WHAT YOU SHOULD DO:
Find every line in the entries below that contains the string "Meizu", matching case exactly, and copy each of those lines.

(GIVEN DATA begins)

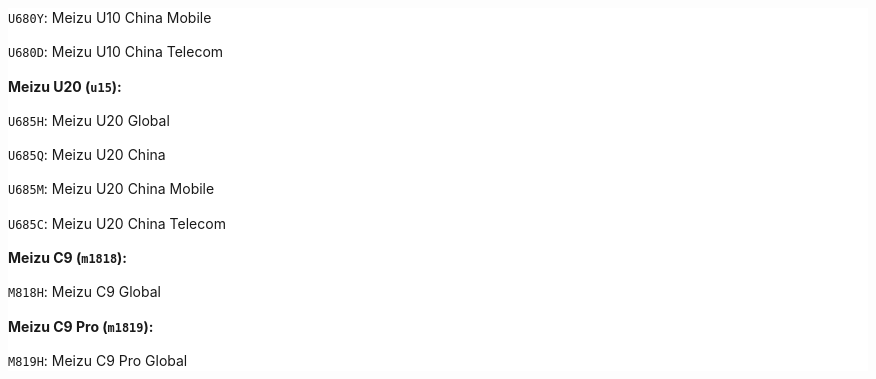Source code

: `U680Y`: Meizu U10 China Mobile

`U680D`: Meizu U10 China Telecom

**Meizu U20 (`u15`):**

`U685H`: Meizu U20 Global

`U685Q`: Meizu U20 China

`U685M`: Meizu U20 China Mobile

`U685C`: Meizu U20 China Telecom

**Meizu C9 (`m1818`):**

`M818H`: Meizu C9 Global

**Meizu C9 Pro (`m1819`):**

`M819H`: Meizu C9 Pro Global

(GIVEN DATA ends)

RESULT:
: `U680Y`: Meizu U10 China Mobile
`U680D`: Meizu U10 China Telecom
**Meizu U20 (`u15`):**
`U685H`: Meizu U20 Global
`U685Q`: Meizu U20 China
`U685M`: Meizu U20 China Mobile
`U685C`: Meizu U20 China Telecom
**Meizu C9 (`m1818`):**
`M818H`: Meizu C9 Global
**Meizu C9 Pro (`m1819`):**
`M819H`: Meizu C9 Pro Global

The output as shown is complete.